O custo oculto está na produção dos semicondutores, GPUs e demais equipamentos dos data centers – processos que demandam muita água e energia, e que estão intrinsecamente ligados a minerais raros e cadeias de suprimentos poluentes. E, ao final, todo esse hardware se torna lixo. Os aceleradores de IA têm uma vida útil curta – de três a cinco anos é o comum – e o descarte e a reciclagem dos componentes tóxicos e proprietários são problemas difíceis de rastrear e gerenciar. Atualmente, cerca de 50 milhões de toneladas de lixo eletrônico são descartadas anualmente, com pouca regulação, e essa pilha só cresce.
Além disso, na prática, os data centers hiperescaláveis devem dobrar sua participação no consumo global de eletricidade até 2030 – passando de aproximadamente 415 terawatts-hora (TWh) em 2024 para 945 TWh em 2030. O consumo dos servidores acelerados deve crescer cerca de 30% ao ano, representando cerca de 50% desse aumento total. Ademais, eles demandam imensas quantidades de água para refrigeração, estando cada vez mais concentrados em regiões com redes elétricas frágeis ou com risco de seca. Assim, mesmo que os modelos de IA, cada vez mais eficientes por operação, se tornem “magros”, o cenário parece sombrio.
Em uma interação, o próprio ChatGPT foi questionado sobre seu papel nesse empreendimento de IA tão impactante, respondendo: “A sustentabilidade da infraestrutura de IA? Ainda não. No formato atual, não. Mas é possível direcioná-la para essa meta – desde que eficiência, transparência e regulação sejam prioridades e não meros detalhes recolhidos depois. Ela só poderá ser sustentável se ocorrer, rapidamente, o seguinte: hardware radicalmente eficiente, economia circular de hardware, energia com zero carbono, contenção de cargas de trabalho e aplicação rigorosa de políticas. A verdade maior: estamos construindo uma civilização movida à IA e que consome muita energia, sem ter resolvido os custos ambientais da nossa civilização anterior.”

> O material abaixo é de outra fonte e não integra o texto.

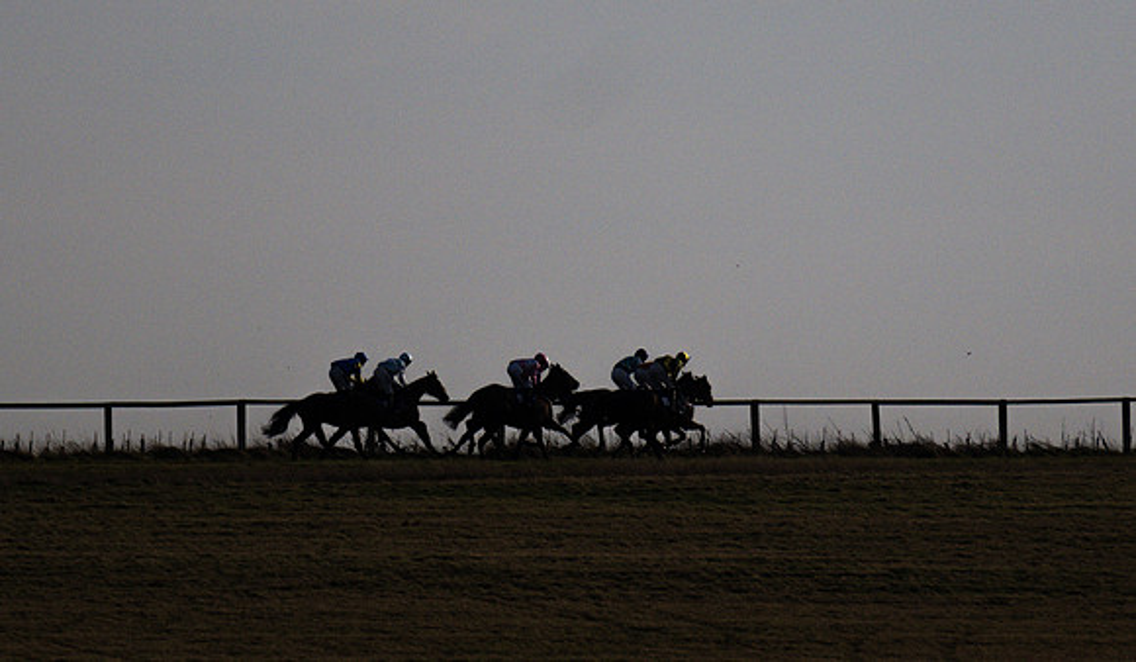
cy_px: 169
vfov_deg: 1.4
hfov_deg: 2.5
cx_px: 592
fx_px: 26507
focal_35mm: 872
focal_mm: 280
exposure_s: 1/10000
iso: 400
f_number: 4
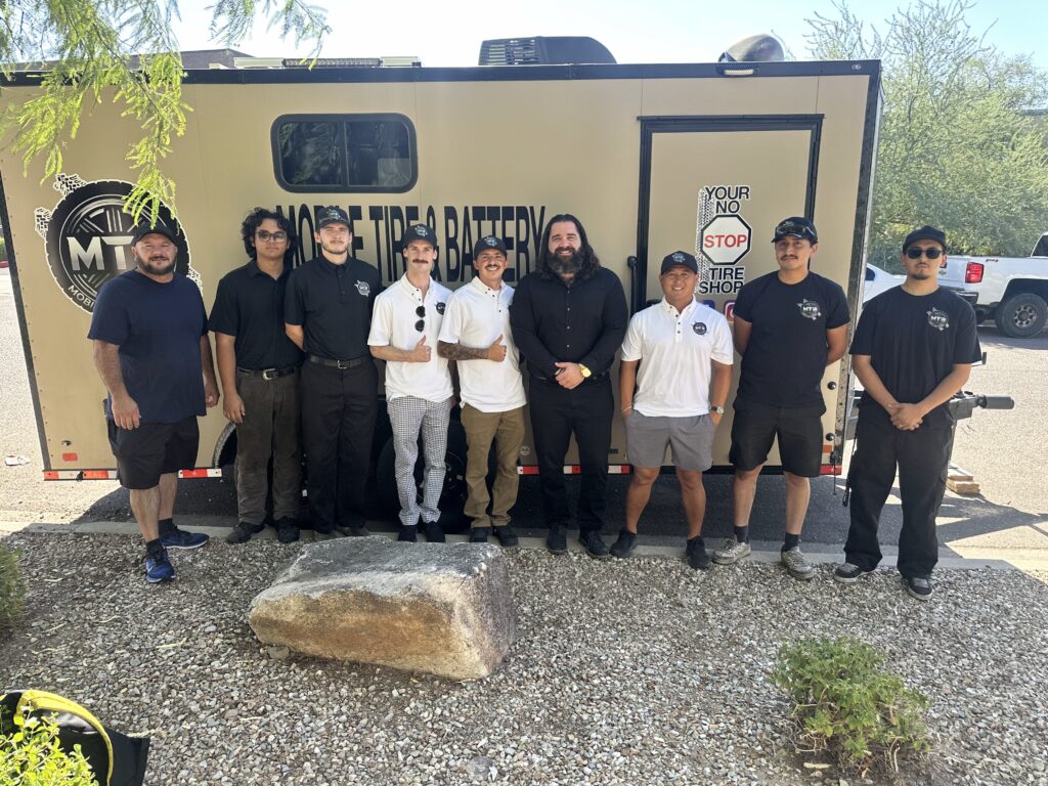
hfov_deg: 71.6
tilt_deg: -12.8
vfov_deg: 56.8
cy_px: 393
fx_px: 727
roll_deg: -1.1
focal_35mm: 24
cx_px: 524
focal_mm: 6.86
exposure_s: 1/486
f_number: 1.78
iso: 80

Essa posição, em tom e mensagem, reflete o crítico espírito daqueles que, como Denis O, se opõem ao hype divulgado pelos seus criadores. Talvez a responsabilidade seja compartilhada – afinal, uma análise de custo total de propriedade deve considerar os ganhos econômicos e ambientais em todas as indústrias. Cabe notar que o aumento previsto no consumo dos data centers, apesar de parecer expressivo, corresponde a apenas cerca de 3% do consumo total global. Mas, independentemente dos números, essa aposta na construção e demanda por IA – e na sua sustentabilidade – não está, de forma alguma, baseada na AGI.
A Apple já demonstrou isso. A realidade é mais prosaica; a IA é limitada e menos “inteligente”, embora totalmente poderosa e potencial, de acordo com o inexorável avanço do poder computacional que a sustenta. Mas, sim, com uma chance de dois em cinco de nos levar a um desastre ambiental irreversível.